The most promising spot for a snare seemed to be the porcupine den. This was the freshest sign, and I imagined the animal would have to come in and out of the den at least one more time before the next morning. A little nervous, I set about installing a snare right in the den's entryway.

I was unsure of how wide to make the noose, or exactly where to place it
I didn't get a picture of the trigger mechanism, but I used a similar version to that posted here. I tried to set it up as quickly as possible and get the heck out of there, so as to not leave too strong a scent.

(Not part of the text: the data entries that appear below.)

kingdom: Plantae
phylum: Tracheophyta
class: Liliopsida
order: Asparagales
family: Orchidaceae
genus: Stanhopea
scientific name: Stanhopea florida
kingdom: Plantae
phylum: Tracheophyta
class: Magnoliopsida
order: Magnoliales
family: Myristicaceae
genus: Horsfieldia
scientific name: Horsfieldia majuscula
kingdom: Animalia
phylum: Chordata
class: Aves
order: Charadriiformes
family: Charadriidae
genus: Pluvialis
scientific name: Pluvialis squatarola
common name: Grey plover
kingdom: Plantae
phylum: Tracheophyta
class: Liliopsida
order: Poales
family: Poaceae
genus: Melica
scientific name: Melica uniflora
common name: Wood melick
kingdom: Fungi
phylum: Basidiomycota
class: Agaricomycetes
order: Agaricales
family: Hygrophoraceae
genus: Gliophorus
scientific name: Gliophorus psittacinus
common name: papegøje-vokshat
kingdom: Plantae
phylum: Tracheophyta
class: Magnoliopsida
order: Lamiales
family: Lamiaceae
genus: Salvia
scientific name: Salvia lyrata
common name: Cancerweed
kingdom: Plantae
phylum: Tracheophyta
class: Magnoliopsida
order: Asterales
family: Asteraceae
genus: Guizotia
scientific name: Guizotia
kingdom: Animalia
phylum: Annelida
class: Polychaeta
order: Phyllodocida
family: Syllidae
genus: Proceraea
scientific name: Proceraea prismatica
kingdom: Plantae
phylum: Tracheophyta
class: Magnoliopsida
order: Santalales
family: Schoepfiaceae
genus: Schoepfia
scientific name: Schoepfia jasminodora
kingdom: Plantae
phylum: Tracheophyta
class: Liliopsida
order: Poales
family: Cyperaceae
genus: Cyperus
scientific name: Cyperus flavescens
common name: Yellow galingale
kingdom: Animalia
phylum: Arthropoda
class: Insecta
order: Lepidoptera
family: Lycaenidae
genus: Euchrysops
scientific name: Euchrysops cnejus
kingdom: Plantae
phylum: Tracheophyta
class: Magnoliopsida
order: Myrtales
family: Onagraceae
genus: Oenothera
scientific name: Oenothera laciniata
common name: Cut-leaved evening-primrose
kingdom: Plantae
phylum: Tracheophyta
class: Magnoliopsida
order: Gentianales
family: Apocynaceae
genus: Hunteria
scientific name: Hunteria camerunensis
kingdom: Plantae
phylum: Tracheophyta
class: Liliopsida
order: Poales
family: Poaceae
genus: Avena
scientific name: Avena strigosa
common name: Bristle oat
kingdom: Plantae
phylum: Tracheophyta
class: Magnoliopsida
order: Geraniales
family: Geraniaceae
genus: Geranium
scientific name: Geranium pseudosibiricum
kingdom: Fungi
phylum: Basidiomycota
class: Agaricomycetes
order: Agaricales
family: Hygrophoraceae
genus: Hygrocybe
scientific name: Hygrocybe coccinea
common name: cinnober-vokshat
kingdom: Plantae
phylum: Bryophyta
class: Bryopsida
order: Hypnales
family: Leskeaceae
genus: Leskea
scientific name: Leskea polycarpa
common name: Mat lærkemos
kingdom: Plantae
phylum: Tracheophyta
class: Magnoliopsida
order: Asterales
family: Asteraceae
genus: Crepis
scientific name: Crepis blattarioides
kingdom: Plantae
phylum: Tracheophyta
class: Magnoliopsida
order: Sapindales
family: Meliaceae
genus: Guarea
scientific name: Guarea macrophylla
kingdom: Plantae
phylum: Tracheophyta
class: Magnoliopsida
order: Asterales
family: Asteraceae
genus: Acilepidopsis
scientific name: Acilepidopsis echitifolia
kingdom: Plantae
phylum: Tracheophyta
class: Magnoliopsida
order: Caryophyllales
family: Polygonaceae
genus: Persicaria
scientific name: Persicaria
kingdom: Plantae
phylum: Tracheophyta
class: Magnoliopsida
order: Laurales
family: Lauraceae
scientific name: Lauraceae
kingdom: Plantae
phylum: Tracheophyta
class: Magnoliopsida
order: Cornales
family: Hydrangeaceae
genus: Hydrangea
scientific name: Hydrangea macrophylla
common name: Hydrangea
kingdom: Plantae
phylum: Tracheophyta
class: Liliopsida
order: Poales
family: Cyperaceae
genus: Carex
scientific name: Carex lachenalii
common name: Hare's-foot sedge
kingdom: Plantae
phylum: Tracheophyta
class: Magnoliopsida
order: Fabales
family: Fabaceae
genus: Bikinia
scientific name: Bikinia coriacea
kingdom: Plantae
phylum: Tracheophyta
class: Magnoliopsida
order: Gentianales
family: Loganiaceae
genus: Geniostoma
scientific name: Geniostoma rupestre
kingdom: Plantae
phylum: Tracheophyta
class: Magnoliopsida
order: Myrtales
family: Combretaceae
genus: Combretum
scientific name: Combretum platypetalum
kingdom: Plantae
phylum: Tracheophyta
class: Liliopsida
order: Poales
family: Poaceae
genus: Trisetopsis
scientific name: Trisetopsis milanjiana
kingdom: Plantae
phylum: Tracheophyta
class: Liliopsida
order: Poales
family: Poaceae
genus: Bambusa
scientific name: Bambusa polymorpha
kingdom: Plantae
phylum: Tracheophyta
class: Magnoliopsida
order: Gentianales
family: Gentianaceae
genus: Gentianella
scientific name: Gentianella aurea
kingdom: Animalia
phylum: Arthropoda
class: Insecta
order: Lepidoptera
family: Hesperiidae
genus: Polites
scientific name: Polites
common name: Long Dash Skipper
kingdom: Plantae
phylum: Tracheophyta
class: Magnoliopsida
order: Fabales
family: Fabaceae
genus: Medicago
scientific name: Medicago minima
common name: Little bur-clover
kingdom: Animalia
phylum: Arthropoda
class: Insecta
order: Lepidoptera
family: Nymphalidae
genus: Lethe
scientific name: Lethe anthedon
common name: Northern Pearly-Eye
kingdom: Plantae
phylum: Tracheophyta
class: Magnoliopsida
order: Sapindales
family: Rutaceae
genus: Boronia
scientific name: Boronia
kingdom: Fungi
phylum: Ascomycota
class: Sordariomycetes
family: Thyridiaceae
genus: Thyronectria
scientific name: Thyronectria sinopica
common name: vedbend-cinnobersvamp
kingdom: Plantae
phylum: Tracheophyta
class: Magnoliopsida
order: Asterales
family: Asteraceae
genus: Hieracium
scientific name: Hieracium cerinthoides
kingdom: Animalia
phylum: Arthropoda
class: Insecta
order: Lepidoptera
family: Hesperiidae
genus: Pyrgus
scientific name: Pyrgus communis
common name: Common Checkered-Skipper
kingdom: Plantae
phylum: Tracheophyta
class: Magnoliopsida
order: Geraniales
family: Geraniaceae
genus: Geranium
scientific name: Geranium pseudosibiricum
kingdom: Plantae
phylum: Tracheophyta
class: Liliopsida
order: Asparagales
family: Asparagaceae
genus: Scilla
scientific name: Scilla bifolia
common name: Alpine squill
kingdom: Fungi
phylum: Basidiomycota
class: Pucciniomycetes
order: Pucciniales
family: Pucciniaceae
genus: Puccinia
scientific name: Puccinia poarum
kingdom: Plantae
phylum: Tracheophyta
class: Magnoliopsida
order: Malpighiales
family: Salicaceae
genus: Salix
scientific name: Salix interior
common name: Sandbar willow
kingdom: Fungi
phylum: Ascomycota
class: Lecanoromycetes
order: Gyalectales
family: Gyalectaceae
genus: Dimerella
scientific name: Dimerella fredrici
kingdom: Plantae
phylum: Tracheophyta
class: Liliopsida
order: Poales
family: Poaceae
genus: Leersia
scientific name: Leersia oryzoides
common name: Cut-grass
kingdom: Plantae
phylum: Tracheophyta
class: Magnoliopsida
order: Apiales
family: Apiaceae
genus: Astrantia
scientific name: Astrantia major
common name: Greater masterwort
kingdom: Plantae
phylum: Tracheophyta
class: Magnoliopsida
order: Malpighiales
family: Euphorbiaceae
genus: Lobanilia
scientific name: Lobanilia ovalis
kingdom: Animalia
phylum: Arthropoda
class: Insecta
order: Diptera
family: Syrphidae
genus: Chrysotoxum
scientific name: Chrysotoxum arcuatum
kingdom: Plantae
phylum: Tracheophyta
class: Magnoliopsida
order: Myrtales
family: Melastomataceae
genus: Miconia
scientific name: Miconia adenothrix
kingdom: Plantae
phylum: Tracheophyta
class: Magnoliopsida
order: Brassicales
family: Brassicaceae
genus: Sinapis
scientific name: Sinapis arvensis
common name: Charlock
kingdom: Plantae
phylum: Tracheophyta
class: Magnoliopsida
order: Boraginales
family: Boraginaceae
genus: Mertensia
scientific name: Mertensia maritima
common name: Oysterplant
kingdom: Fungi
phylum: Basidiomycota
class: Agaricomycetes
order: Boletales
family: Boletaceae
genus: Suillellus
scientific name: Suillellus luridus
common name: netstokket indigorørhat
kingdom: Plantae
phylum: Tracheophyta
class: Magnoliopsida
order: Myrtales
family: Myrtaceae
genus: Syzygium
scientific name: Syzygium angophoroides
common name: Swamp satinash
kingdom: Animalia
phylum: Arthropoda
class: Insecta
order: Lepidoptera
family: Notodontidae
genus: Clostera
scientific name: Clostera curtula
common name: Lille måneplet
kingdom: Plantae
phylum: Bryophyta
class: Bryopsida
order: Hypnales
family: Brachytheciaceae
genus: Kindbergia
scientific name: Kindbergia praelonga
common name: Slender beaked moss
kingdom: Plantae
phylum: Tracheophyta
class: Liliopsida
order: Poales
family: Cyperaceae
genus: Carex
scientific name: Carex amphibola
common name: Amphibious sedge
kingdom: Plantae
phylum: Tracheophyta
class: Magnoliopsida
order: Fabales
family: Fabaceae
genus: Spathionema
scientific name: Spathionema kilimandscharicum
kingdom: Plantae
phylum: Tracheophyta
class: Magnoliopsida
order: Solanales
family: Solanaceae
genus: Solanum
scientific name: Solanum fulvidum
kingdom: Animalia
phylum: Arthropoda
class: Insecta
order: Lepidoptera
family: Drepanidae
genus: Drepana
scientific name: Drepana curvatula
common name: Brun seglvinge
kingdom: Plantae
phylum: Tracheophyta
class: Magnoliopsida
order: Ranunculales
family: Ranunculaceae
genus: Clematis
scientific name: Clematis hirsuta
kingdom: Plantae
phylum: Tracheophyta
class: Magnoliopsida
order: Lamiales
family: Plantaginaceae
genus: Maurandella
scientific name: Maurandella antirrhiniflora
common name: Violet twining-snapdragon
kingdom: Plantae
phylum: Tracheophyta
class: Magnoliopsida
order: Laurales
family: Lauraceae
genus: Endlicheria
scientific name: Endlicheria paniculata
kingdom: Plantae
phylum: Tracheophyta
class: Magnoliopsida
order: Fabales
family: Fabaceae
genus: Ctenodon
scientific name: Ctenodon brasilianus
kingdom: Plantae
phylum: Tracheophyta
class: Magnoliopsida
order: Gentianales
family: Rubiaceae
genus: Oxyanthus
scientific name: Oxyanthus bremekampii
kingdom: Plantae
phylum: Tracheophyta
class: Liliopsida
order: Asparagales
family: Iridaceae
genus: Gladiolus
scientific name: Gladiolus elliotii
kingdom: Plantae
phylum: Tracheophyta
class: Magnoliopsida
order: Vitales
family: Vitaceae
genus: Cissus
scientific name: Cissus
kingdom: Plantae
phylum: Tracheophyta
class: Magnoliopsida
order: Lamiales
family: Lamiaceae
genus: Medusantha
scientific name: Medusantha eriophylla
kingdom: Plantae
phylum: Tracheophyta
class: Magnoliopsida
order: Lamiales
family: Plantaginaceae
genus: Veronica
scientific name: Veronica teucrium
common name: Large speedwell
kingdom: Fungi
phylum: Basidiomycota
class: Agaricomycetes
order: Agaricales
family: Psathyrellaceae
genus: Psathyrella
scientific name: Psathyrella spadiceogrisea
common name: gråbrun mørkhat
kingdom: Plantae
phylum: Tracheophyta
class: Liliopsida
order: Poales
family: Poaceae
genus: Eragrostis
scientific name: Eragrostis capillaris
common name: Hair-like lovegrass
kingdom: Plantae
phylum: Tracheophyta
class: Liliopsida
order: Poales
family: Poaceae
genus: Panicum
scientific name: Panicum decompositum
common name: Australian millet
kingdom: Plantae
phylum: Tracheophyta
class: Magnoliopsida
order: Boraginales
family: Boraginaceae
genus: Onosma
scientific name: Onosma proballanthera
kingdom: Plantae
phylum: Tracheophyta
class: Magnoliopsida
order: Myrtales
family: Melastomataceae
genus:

I'd read about a deer snare made from a branch and paracord, but never set one up before. I don't know enough about deer's habits or about this area to place a snare in just the right spot. Nonetheless, I figure it would be good practice to set one up, even if chances of it working are next to nothing.

I lashed a sapling across 2 trees and draped a large noose over it.

zoomed out
This snare struck me as cruel when I first read about it. Supposedly, though, when a deer gets snared it panics and strangles itself in a few seconds. Survival is cruel sometimes I guess. I have mixed feelings about it.

The next morning, after breaking camp, I checked the porcupine snare. Nothing. The porcupine had simply pushed the noose to the side before entering/exiting the den. It appeared she did not try to put her head through. I was fascinated to discover that the paracord itself had taken on the musk of the porcupine just from briefly touching her, still strong days later at home.

The noose was apparently pushed aside
I was ambivalent about my lack of meat. On the one hand, I was really hungry and a little frustrated by yet another snare failure. On the other, I'd have been really sad to have killed a porcupine. And, on the other OTHER hand, this was by far the closest I've ever come to snaring a critter as big as a porcupine.

I don't know for sure what a better noose placement would look like in this case. Probably it should have been smaller, and more thoughtfully placed. How can I predict where exactly the porcupine head would be on exit/entrance? Food for thought, haha.

I didn't find any surprises near the deer snare either. No fresh sign. I don't think a deer passed within 100 meters of that snare while it was up. I think to have a better chance of working, this would need to be placed in an area not only with heavy deer traffic (I did that) but also such that deer have to travel through a narrow opening. It will be a while before I figure this one out.

Every snare information source says snaring/trapping is a numbers game. I know this, but I just did not have any time to put up more snares that night. I wanted to put a snare or two around the animal track funnel (pictured above). That seemed promising, but I did not have time to hike over there. I barely got back to my shelter before dark as it was.

I've said this before, but I will need to stay out for 2 nights to get sufficient traps and snares up. That way, the first day is focused on shelter. That evening, trap and snare parts can be carved and de-scented in the fire. Then the entire next day could be spent setting up a dozen traps. It's going to have to wait for summer vacation I guess.

In the meantime, I've signed up for a Massachusetts basic trapper education course. Perhaps I can get proficient at trapping with modern tools. That would enable me to focus on the details of good trap placement, without getting hung up in constructing primitive trap components.